Die jungen Musiker wählen zudem Korngold, Charpentier oder Chopin, oder befassen sich gleich mit dem 20. und 21. Jahrhundert als Betätigungsfeld für außergewöhnliche Leistungen. Da ist Polina Tarasenko, die ihre Posaune mit delikater Emphase spielt oder Mira Foron, die die Violine derart virtuos beherrscht, dass man nur noch staunen kann. Da ist das Daidalos Guitar Duo, besetzt mit Raphael Ophaus und Stefan Koim, das mit der akustischen Gitarre wunderbare Stimmungen zaubert. Flávia Striquer ist gebürtige Brasilianerin.
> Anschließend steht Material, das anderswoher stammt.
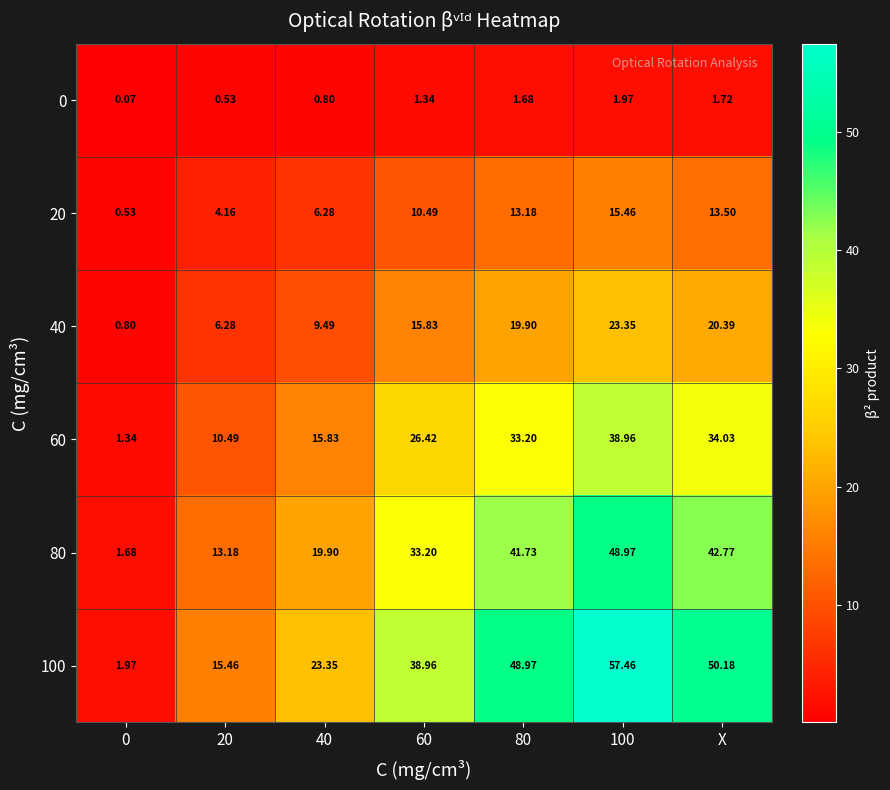

Which series has the largest total across all categories?

100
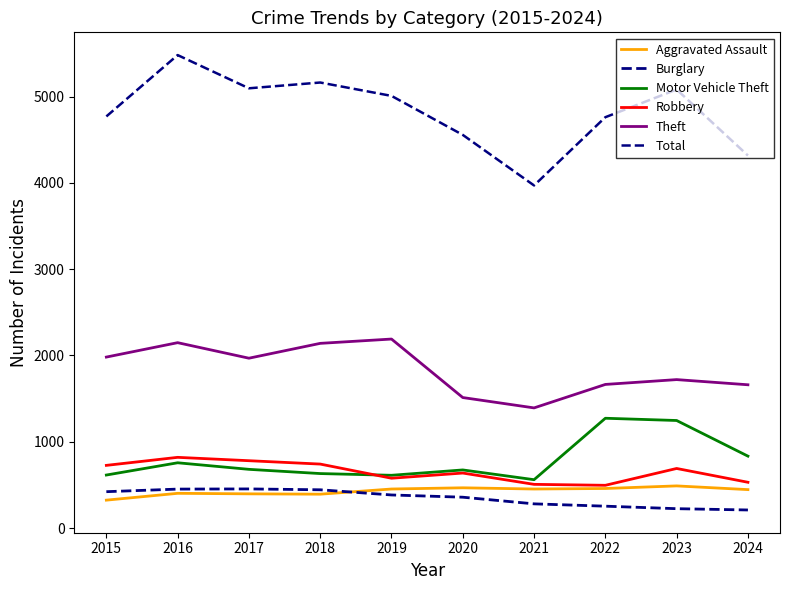

Rank the series by their maximum value, from highest to lowest.

Total, Theft, Motor Vehicle Theft, Robbery, Aggravated Assault, Burglary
Die Stimme der Sopranistin ist für die große Oper ausgerichtet, doch sie kann auch anders und beweist zum Beispiel mit den „Girls von Ipanema“, dass feine Nuancierungen auch im Schlager größte Wirkung erzielen.


Annika Gräslung und Ben Grebel vertreten das Schauspiel und beziehen das Publikum ein in die zu klärende Frage „Was ist mit unseren Kindern passiert?“ Solch eine Szene ganz aus der Nähe zu erleben, ist natürlich ein besonderes Erlebnis, denn: auch gespielte Aufregung kann ergreifend sein.


Es trat nicht nur ein Duo auf, sondern auch ein Klavier-Trio. Natascha Paulich (Klavier), Estelle Enkelmann (Violine) und Mia Deng (Violoncello) setzten Musik von Rachmaninow und Frank Bridge wahrhaft lustvoll in Szene, agierten mit geschmackvoller Verve und zeigten sich überaus sicher im Zusammenspiel.

Da griff der Chef selber in die Tasten: Matthias Kirschnereit und der Komponist sowie Sänger Stephan Storck (Bass), der mit seiner Avantgarde-Komposition „Anriss“ für eine Uraufführung bei den Gezeitenkonzerten sorgte

Pianistin Marie Jäschke porträtierte charaktervoll das Mädchen Julia und den Mercutio aus dem Ballett „Romeo und Julia“ von Prokofjew – fügte später als Zugabe noch den „Tanz der Ritter“ bravourös hinzu und spielte wahrhaft glanzvoll die Ballade f-Moll von Chopin. Selma Schiller begleitete die Sopranistin am Klavier und zeigte – ebenso wie Yebin Kor, die mit der Posaunistin konzertierte – viel Einfühlungsvermögen.


Kurz gesagt: Jeder Mitwirkende an diesem langen Konzertabend erspielte oder sang sich in die Herzen der Zuschauer in der ausverkauften Veranstaltung. Die Nähe zwischen Publikum und den Akteuren trug ebenso dazu bei wie die langen Pausen, in denen man beim Tee oder beim Abendessen auf die jungen Künstler treffen und sie ansprechen konnte. Das macht stets den besonderen Reiz des Formats aus.

Die Moderatoren: Matthias Kirschnereit und Raoul-Philip Schmidt

Moderiert wurde die Veranstaltung, die traditionell auf zwei Bühnen parallel stattfindet, von dem künstlerischen Leiter der Gezeitenkonzertte, Matthias Kirchnereit, und dem organisatorischen Leiter Raoul-Philip Schmidt, die mit kurzen Biographien, Anekdoten und Hinweisen zu Musik und Komponisten unterhielten.